The virtual backlot, Gaucher said, “has been a dream of mine ever since the first time I saw Hollywood and the stage sets they build on their backlots.” He said that though traditional film studios have actually reproduced city blocks permanently using wooden structure and paint, the virtual backlots will create cities that can be infinitely rearranged by computer.
“With virtual worlds, I can reuse and rearrange them on the computer with the press of a button,” he said.
The virtual technology is being developed by other studios, but TerraGlyph has its backlot in place.
Gaucher, 46, of Long Grove and Defensor, 42, both came to the computer field in round-about ways, landing in an industry that, essentially, did not exist when the two were in college and making career plans in the 1960s and ’70s. Gaucher said he was a junior in college planning a conventional business career when he joined IBM part time after taking a computer aptitude test.
“I thought computers were just something you worked with to pay for college, not something you did when you got out of school,” he said.
Defensor, a native of the Phillipines whose college degrees are in genetics and law, said that when working on a genetics project as an undergraduate, he used a”state of the art” tabletop computer, which cost $30,000 and had 64K of memory.
“I played with computers as a tool, but not as a career path,” he said. “I used computers to put myself through law school, but when I became a lawyer, I realized I really didn’t want to do that.”
Defensor said that as he watched computers become smaller and less expensive, “it seemed that it was going to go into the home eventually.” And he credits his parents with helping him to see the possiblities of something new. “My parents didn’t see things in categories,” he said. “My father is very eclectic. He was an attorney and he was also a college professor teaching math, biology and the sciences.”
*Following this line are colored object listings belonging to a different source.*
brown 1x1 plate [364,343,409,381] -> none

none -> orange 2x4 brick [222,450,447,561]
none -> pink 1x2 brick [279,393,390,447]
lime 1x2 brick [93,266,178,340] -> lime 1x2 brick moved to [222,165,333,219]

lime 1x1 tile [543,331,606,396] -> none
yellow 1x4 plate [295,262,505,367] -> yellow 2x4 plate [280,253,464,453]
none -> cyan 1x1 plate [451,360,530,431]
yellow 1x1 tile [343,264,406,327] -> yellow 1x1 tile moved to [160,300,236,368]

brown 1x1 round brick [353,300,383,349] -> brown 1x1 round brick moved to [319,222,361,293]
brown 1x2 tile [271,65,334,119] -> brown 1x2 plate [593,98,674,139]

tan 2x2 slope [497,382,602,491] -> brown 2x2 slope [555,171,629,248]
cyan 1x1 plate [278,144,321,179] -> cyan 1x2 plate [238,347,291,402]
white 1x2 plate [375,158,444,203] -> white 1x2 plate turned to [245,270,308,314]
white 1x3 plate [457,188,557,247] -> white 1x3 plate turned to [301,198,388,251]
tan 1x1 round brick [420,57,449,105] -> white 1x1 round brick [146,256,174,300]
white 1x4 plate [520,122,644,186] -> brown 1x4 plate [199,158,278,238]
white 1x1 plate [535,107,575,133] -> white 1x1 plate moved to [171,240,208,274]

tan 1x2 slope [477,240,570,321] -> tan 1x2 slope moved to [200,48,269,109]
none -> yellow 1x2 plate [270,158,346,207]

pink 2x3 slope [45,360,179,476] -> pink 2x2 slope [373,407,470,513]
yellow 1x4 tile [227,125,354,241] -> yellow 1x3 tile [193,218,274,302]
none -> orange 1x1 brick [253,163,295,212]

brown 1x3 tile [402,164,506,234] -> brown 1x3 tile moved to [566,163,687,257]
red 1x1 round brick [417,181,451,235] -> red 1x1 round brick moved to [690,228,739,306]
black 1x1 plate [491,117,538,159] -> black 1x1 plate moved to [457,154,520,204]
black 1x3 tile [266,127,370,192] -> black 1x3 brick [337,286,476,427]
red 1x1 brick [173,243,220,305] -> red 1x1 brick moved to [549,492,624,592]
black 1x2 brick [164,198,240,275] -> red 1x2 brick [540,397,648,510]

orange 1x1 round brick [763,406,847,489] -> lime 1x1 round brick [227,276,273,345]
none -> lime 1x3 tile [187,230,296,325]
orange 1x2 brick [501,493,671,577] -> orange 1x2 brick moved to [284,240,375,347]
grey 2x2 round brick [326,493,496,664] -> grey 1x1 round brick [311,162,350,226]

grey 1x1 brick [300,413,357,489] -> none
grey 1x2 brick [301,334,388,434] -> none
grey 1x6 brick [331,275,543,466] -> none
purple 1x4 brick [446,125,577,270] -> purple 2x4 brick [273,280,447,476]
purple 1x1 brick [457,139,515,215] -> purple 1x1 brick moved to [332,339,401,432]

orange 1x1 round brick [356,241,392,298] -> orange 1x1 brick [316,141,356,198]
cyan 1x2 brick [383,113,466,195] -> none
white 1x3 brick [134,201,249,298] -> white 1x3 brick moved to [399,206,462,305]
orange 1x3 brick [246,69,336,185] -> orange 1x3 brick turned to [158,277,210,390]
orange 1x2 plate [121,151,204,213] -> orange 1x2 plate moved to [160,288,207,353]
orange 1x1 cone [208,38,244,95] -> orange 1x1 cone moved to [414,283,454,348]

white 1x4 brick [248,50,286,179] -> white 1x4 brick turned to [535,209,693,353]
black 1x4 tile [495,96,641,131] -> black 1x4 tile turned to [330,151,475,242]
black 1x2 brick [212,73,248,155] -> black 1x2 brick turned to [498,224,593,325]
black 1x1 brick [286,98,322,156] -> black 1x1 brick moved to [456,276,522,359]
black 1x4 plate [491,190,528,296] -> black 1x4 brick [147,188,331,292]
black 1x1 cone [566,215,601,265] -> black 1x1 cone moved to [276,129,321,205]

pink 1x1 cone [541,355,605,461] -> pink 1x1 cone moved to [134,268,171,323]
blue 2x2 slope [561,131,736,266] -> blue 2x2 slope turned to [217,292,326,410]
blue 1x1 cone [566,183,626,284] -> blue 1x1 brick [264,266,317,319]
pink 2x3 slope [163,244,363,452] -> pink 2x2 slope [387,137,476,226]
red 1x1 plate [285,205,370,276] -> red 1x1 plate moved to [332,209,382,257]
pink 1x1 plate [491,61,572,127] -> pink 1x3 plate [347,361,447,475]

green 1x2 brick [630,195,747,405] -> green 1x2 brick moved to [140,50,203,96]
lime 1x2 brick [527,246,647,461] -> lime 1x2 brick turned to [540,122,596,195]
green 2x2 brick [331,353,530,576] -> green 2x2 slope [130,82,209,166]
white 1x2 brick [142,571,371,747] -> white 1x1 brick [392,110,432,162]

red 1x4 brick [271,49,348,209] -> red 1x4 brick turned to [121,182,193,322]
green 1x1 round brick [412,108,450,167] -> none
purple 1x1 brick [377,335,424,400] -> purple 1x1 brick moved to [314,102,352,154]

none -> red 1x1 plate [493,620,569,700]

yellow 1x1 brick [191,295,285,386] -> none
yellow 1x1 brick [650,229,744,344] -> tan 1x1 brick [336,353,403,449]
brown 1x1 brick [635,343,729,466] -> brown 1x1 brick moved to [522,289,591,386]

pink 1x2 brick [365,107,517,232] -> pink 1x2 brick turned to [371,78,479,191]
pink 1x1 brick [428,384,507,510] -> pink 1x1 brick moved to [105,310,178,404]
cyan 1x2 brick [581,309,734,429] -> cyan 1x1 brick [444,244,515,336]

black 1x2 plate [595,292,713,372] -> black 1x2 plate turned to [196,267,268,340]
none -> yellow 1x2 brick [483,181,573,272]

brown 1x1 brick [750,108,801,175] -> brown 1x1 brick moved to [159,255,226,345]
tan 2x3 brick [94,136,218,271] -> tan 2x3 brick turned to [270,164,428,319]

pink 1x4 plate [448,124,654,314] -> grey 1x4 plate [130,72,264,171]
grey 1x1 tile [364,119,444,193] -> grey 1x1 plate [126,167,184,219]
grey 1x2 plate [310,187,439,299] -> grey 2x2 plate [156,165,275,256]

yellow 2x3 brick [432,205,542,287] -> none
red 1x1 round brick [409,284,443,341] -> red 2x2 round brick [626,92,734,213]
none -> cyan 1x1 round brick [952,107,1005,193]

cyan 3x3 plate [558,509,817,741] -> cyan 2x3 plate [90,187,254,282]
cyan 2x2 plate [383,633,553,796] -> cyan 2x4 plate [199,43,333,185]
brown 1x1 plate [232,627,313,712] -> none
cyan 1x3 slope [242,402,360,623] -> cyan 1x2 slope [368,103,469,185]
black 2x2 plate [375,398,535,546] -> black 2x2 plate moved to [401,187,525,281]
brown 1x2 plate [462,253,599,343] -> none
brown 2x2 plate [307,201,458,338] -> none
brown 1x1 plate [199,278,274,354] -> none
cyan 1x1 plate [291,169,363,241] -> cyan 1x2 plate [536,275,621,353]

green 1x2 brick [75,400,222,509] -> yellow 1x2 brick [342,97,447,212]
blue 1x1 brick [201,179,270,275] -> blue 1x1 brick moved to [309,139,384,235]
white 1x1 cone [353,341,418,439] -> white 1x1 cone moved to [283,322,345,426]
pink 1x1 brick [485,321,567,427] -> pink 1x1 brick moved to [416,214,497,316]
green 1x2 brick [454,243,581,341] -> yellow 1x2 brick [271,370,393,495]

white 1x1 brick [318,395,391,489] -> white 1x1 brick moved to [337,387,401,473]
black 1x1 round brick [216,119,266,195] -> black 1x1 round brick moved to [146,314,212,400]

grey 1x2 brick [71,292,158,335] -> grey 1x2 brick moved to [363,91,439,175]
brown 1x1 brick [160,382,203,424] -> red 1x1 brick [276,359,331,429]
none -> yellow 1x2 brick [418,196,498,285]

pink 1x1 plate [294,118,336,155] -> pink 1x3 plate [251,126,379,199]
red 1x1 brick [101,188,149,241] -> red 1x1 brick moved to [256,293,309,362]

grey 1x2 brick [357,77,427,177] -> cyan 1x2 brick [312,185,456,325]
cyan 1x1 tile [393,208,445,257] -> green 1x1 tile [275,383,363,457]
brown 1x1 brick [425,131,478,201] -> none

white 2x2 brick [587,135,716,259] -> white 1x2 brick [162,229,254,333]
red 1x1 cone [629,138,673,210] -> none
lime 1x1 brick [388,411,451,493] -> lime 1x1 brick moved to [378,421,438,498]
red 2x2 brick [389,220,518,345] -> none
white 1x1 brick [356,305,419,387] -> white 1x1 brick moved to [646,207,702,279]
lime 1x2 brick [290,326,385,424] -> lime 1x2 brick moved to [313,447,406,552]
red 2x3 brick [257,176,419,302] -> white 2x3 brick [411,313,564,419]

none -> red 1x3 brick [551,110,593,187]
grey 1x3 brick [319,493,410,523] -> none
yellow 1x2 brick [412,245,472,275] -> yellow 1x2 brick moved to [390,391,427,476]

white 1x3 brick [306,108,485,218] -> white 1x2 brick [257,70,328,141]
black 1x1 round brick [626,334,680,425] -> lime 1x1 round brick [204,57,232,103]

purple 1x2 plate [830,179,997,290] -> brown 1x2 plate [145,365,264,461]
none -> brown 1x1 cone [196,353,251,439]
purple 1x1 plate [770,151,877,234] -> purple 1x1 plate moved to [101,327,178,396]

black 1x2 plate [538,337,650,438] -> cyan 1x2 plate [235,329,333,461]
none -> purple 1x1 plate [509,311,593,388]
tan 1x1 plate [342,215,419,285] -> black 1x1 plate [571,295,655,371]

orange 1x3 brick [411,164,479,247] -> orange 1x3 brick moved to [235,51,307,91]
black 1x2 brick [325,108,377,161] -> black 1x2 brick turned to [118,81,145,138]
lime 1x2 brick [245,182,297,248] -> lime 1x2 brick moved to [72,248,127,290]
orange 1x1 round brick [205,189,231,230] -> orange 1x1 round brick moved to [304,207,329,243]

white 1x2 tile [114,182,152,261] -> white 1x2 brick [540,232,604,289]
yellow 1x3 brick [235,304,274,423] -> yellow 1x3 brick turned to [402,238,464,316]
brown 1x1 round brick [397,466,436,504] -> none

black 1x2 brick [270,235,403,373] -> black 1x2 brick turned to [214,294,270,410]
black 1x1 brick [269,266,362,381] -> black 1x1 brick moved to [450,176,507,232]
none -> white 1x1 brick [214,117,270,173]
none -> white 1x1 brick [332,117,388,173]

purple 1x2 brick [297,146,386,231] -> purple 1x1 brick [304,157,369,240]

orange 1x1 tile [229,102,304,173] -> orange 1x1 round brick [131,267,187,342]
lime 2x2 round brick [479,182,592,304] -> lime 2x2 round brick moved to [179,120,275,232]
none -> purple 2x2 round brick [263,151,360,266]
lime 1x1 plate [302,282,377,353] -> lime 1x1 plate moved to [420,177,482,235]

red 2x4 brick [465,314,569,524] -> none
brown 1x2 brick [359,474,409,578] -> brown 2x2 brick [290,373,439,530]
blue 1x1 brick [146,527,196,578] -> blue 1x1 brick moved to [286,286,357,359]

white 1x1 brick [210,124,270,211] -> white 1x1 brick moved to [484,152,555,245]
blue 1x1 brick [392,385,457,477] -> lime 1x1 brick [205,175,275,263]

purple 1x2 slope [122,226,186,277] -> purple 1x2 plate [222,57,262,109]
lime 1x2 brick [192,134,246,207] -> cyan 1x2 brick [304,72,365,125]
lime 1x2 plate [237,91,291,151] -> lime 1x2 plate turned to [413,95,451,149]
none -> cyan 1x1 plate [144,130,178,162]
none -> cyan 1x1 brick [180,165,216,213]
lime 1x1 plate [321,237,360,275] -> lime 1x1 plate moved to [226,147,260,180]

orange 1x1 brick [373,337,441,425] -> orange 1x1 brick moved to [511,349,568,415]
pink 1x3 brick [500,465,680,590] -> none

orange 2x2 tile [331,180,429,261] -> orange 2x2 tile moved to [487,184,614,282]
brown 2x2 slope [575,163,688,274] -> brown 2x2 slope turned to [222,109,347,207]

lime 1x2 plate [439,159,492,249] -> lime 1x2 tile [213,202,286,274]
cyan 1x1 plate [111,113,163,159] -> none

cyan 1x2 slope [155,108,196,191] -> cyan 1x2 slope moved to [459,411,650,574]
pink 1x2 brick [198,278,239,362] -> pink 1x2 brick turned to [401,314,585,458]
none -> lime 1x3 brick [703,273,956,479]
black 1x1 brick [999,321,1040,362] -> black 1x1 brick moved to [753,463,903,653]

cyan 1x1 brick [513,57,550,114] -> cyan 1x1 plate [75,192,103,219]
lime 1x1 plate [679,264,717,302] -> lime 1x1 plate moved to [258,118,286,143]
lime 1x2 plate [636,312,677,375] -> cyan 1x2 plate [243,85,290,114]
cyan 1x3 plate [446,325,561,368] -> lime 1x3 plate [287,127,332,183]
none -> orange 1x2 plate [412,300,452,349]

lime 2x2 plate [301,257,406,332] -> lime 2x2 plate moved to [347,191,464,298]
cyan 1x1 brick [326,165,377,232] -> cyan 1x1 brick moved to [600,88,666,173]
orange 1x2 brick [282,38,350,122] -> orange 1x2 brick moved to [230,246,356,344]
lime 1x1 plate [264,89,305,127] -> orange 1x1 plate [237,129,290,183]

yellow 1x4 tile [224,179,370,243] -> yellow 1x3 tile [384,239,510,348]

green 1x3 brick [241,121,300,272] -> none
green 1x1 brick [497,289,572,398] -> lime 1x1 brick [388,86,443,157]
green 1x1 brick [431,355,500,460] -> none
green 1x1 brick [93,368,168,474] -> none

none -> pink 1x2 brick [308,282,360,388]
Both Defensor and Gaucher predict that the interactive entertainment market will become even more competitive and that computer-based systems will crowd out the plug-in style video games. “We are noticing now that Grandma and Grandpa are asking what kind of software they can buy the grandchildren for Christmas,” Gaucher said.
Defensor said he sees interactive CD-ROM as one part of the “communications convergence,” which will eventually unite the technology of television, telephone and computers into a new system that will break down the traditional walls between types of media. And, he said, he believes TerraGlyph is perfectly positioned to ride the wave into the future.
“The home product market is very different from other computer markets,” he said. “With word processors, you’d have to sell real hard to make me change my word processor, but if I have `Hansel and Gretel’ on CD-ROM, `Rumpelstiltskin’ won’t replace that.” The advantage is that consumers can add entertainment pieces as opposed to replacing the whole system.
Defensor said he expects competitors to emerge fairly quickly to challenge TerraGlyph’s family entertainment products, but “right now we have a year head start on them–maybe more.”
Meanwhile, the crew at TerraGlyph, which includes 40 persons in Schaumburg and another 30 at an animation studio in Ireland that transmits animation by modem, continues to work on their stories to develop games to lure the whole family. Recently, while watching a portion of the Hansel and Gretel game where Gretel sings a lullaby composed at TerraGlyph, Defensor nearly choked up.
“There will be tears on the keyboard when this song comes up,” he said. “Even when we work with this every day, we don’t get desensitized to it.”